EXERCISE GOAL: Turn the lines of the records below into a numbered list, starting at the line with "Reading right to left, list" and ending at the line with "List the series", both included. Leave out blank lines.

Dataset records:

::::

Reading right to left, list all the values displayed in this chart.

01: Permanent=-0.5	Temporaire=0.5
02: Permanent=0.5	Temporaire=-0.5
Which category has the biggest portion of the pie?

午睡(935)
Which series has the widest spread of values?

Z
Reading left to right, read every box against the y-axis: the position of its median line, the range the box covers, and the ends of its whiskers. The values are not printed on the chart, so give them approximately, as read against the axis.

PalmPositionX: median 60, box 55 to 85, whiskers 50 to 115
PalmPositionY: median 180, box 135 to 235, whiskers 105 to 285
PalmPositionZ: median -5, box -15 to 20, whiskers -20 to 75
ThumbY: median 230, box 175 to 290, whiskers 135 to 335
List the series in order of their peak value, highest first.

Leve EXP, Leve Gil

::::

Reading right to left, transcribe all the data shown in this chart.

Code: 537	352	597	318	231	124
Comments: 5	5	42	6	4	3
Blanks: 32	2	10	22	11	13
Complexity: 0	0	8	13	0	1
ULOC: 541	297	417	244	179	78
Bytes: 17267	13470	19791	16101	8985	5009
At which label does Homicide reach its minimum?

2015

::::

WRITTEN RESPONSE:
1. Reading right to left, list all the values displayed in this chart.
2. 01: Permanent=-0.5	Temporaire=0.5
3. 02: Permanent=0.5	Temporaire=-0.5
4. Which category has the biggest portion of the pie?
5. 午睡(935)
6. Which series has the widest spread of values?
7. Z
8. Reading left to right, read every box against the y-axis: the position of its median line, the range the box covers, and the ends of its whiskers. The values are not printed on the chart, so give them approximately, as read against the axis.
9. PalmPositionX: median 60, box 55 to 85, whiskers 50 to 115
10. PalmPositionY: median 180, box 135 to 235, whiskers 105 to 285
11. PalmPositionZ: median -5, box -15 to 20, whiskers -20 to 75
12. ThumbY: median 230, box 175 to 290, whiskers 135 to 335
13. List the series in order of their peak value, highest first.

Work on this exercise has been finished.